The method of variation of parameter (II)

Problem:

$y'' - 3y' + 2y = \cos x$

Solution:

The solution to the homogeneous equation $w'' - 3w' + 2w = 0$ is obviously $w_1 = e^x$ and $w_2 = e^{2x}$.

Next, we solve the equation pair:

$v_1' e^x + v_2' e^{2x} = 0$.
$v_1' e^x + 2 v_2' e^{2x} = \cos x$.

The second equation subtracts the first equation gives:

$v_2' e^{2x} = \cos x$

Therefore $v_2' = \cos x e^{-2x}$.

This time I do the integral myself using Euler's relation!

Consider the integral $\int{e^{ix}e^{-2x}dx} = \int{(\cos x + i\sin x)e^{-2x}dx}$. Therefore we can equate the real part to get the result, and the first integral is particularly easy.

$\int{e^{ix}e^{-2x}dx} = \frac{1}{-2 + i}e^{(-2 + i)x}$.

Next we find the real part of it by rationalizing and Euler's relation.

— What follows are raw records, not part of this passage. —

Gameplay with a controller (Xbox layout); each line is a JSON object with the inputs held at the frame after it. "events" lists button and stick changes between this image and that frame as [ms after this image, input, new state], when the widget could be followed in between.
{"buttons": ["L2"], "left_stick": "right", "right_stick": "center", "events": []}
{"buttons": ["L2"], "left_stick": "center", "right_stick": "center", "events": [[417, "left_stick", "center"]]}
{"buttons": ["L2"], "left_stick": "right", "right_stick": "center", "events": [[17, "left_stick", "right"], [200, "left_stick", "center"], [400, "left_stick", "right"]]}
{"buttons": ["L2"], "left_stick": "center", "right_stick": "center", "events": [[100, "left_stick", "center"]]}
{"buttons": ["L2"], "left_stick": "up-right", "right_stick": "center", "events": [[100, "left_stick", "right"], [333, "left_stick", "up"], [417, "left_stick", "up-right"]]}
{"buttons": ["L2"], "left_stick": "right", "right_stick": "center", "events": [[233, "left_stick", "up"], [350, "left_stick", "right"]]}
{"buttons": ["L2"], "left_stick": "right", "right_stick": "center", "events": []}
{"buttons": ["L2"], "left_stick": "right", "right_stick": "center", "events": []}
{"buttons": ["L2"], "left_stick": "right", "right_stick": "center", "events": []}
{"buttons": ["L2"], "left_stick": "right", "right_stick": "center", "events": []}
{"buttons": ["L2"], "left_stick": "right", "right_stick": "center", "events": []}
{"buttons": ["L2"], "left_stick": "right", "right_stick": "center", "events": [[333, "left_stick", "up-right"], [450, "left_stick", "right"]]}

$\begin{eqnarray*} & & \frac{1}{-2 + i}e^{(-2 + i)x} \\ &=& \frac{(-2 - i)}{(-2 + i)(-2 - i)}e^{(-2 + i)x} \\ &=& \frac{(-2 - i)}{5}e^{(-2 + i)x} \\ &=& \frac{(-2 - i)}{5}e^{-2x}e^{ix} \\ &=& \frac{(-2 - i)}{5}e^{-2x}(\cos x + i\sin x) \\ \end{eqnarray*}$

Therefore, we have

$\begin{eqnarray*} & & v_2(x) \\ &=& \int \cos x e^{-2x} dx \\ &=& e^{-2x}(\frac{-2}{5}\cos x + \frac{1}{5}\sin x) \end{eqnarray*}$

Similarly, we solve $v_1'(x)$ by subtracting the second equation by twice the first one, that gives $v_1'(x) = -\cos(x)e^{-2x}$. The integral is very similar and we get $\begin{eqnarray*} & & v_1(x) \\ &=& \int -\cos x e^{-x} dx \\ &=& e^{-x}(\frac{1}{2}\cos x - \frac{1}{2}\sin x) \end{eqnarray*}$

Therefore the answer is $(\frac{-2}{5} + \frac{1}{2})\cos x + (\frac{1}{5} - \frac{1}{2})\sin x + Ae^x + Be^{2x} = \frac{1}{10}\cos x - \frac{3}{10}\sin x + Ae^x + Be^{2x}$.